*TASK ITEM*
Copy out all the lines in the records that include the word "Figure".

*TASK MATERIAL*
- Opening Delimiter -

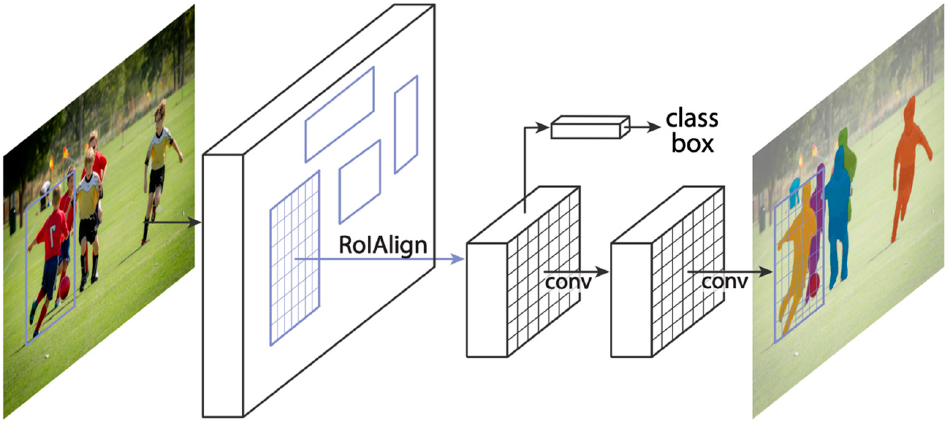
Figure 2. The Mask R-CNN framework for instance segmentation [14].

- Closing Delimiter -
- Opening Delimiter -

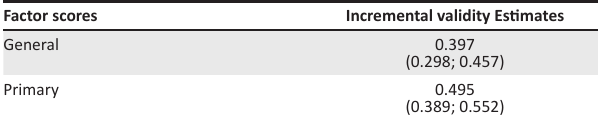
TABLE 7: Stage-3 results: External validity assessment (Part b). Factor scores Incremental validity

- Closing Delimiter -
- Opening Delimiter -

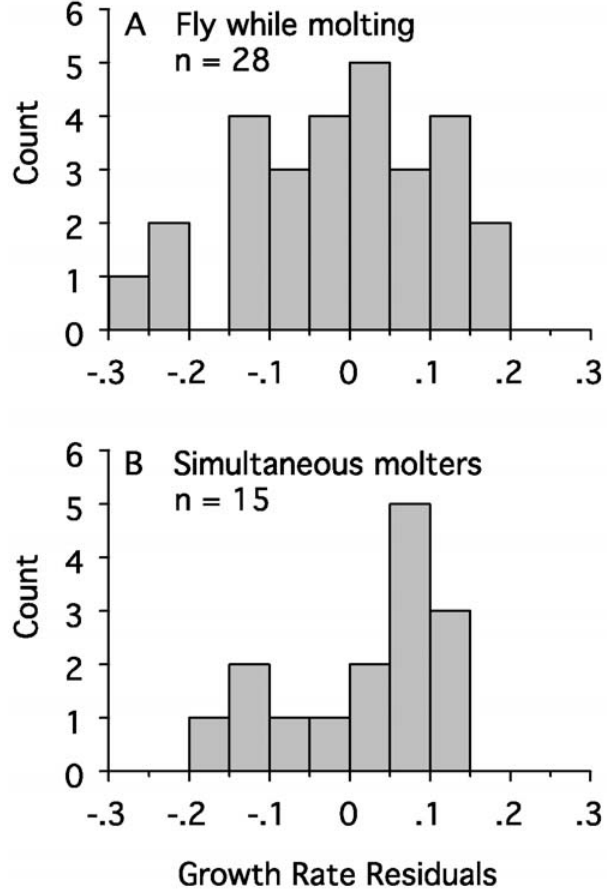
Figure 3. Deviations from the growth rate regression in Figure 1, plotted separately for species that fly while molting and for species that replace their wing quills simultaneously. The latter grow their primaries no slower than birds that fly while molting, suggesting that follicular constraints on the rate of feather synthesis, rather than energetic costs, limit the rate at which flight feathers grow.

- Closing Delimiter -

*EXERCISE RESPONSE*
Figure 2. The Mask R-CNN framework for instance segmentation [14].
Figure 3. Deviations from the growth rate regression in Figure 1, plotted separately for species that fly while molting and for species that replace their wing quills simultaneously. The latter grow their primaries no slower than birds that fly while molting, suggesting that follicular constraints on the rate of feather synthesis, rather than energetic costs, limit the rate at which flight feathers grow.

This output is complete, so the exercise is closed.